Aku mendengkus dan mengambil posisi di sebelah Dewi yang memanggilku untuk foto bersama.

“Sudah” ku lihat Alan menyikut pelan Galang yang malah tersenyum malu-malu.

Hihh padahal sejak tadi sudah tidak tau malu, batinku.

“Aya, dia sahabat baiknya Mas Alan” bisik Dewi padaku.

“Sudah tau” jawabku sembari berpose dengan cantik saat fotografer membidik kami.

“Dia single loh” bisiknya lagi. Terus kenapa kalau dia single?!

Kami foto berempat, Galang ada di sebelah Alan tentunya.

Tak lama setelah itu, teman-teman Alan yang sejak tadi sudah berfoto kembali bergabung lengkap dengan para istri mereka.

“Ciyeee, Galang sudah tidak sendiri Guys” ucap mereka menggoda aku dan Galang.

“Itu Kanaya, sahabatnya Dewi” Galang malah memperkenalkanku di hadapan teman-temannya.

“Kita udah lihat kok, kalian dari tadi kayak deket”

“Makan bareng, serasa dunia milik berdua ya Lang, yang lainnya ngontrak” mereka semua tertawa, kecuali aku dan Galang, kami hanya diam saja.

Dewi mendekatkan dirinya padaku, kami berdua seperti orang asing saat berkumpul dengan teman-teman Alan.

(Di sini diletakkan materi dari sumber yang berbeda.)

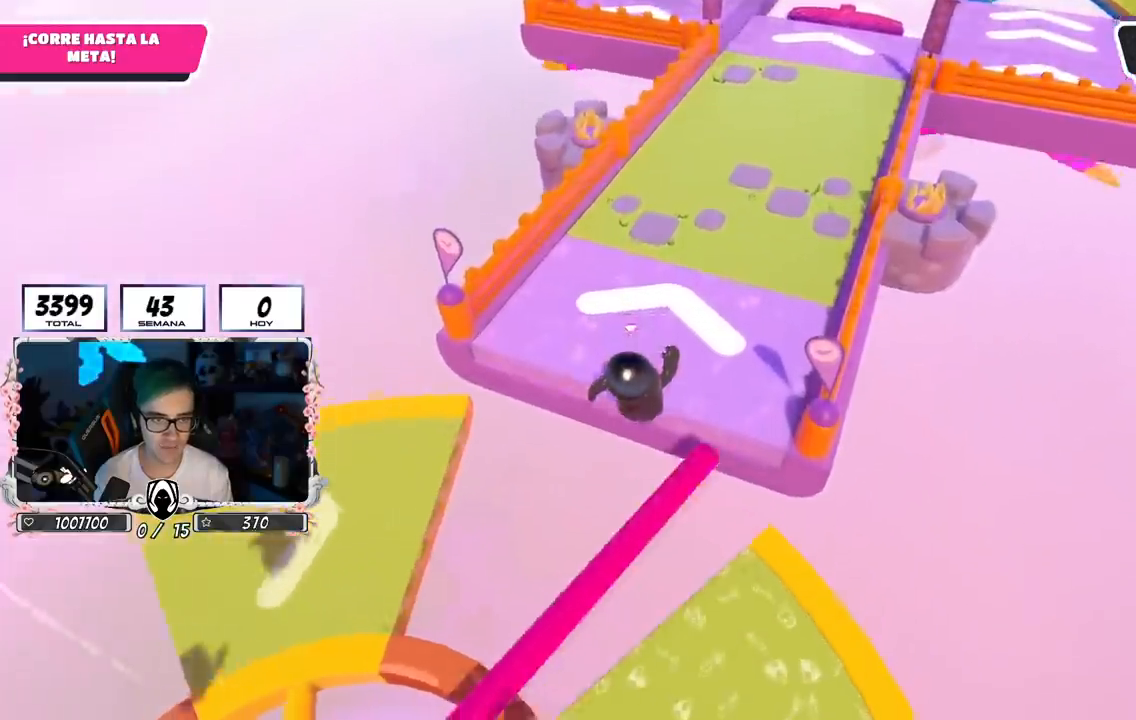
Gameplay with a controller (PlayStation layout); each line is a JSON object with the inputs held at the frame after it. "events" lists button and stick changes between this image and that frame as [ms after this image, input, new state], when the widget could be followed in between.
{"buttons": [], "left_stick": "up", "right_stick": "up", "events": [[217, "SQUARE", "up"], [383, "right_stick", "up"]]}
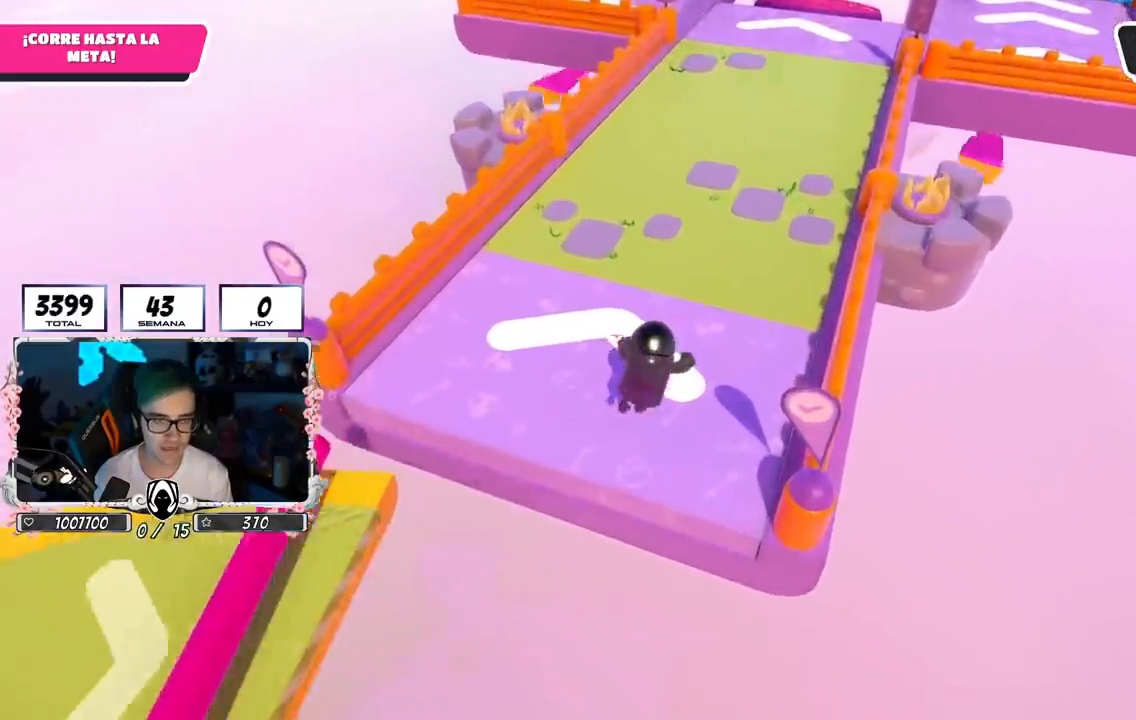
{"buttons": [], "left_stick": "up", "right_stick": "center", "events": [[267, "right_stick", "down-right"], [417, "right_stick", "center"]]}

“Kata orang, datang ke pernikahan bisa ketemu dengan jodoh loh, Nay” bisiknya, lagi? Sudah dua orang yang mengatakan itu hari ini.

Siapa sih yang bikin statement seperti itu, padahal belum tentu terjadi. PHP banget!

TBC

Chapter 2

Sebentar lagi musim hujan akan datang, seperti tanah kering yang menginginkan hujan, aku juga sangat mengharapkan hujan segera datang untuk membasahi hatiku yang gersang.

Memang bisa? Bisa. Bagiku, hujan bagaikan pelipur lara. Sensasi dari rintik hujan yang menyentuh kulitku, dinginnya air yang mampu mendinginkan panasnya hawa tubuhku, dan yang paling penting, guyuran air dapat menyamarkan tangisanku.

Itu semua yang membuatku mencintai hujan.

Aku memakan makan siangku sendiri, di kantor, aku tidak begitu akrab dengan rekan kerjaku dan lebih senang menghabiskan waktu sendiri.

Drrttt

Pandanganku tiba-tiba beralih pada handphone-ku. Ada pesan masuk, segera ku cek pop up, jika tidak penting akan ku balas nanti, itu kebiasaanku.

^^^Dewi^^^

^^^Aya, sibuk?^^^

Aku mengernyit heran, dia tau betul jika saat ini aku sedang makan siang, karena kantorku dan kantor Dewi bersebelahan, kami sering menghabiskan waktu makan siang bersama.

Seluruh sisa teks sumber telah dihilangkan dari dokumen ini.